Secondo lei, questa sarà una delle guerre ibride del futuro?
Sicuramente sarà uno dei domini di possibile guerra.
Il controllo dei cavi sottomarini riflette la situazione geopolitica mondiale? La Cina sta avanzando anche sott’acqua?
La Cina controlla il 10-15%, la maggior parte dei cavi sono degli Stati Uniti, che cercano di limitare la concorrenza cinese, agendo anche sulle grandi società americane. Google, Meta e Amazon ormai vogliono gestire in autonomia tutto il quadro della rete, dalle società di costruzione alla gestione dei cavi sottomarini, di cui sono proprietarie, per garantirsi la connettività a livello internazionale. A partire da Trump, per questioni di sicurezza nazionale, si cerca di impedire che cavi sottomarini colleghino per esempio la California ad Hong Kong, perché nei vari passaggi si potrebbero carpire informazioni fondamentali.

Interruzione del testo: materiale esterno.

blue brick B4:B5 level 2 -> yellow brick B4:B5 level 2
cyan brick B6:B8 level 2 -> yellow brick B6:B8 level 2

A margine del vertice del G20 in India, è stata avanzata la proposta del G7 di creare un corridoio India-Middle East: sostanzialmente un canale di tipo logistico, ma in previsione ci sarebbe anche un cavo sottomarino e un nuovo gasdotto per il trasporto dell’idrogeno verde. E sarebbe molto interessante, perché andrebbe a saltare il canale di Suez.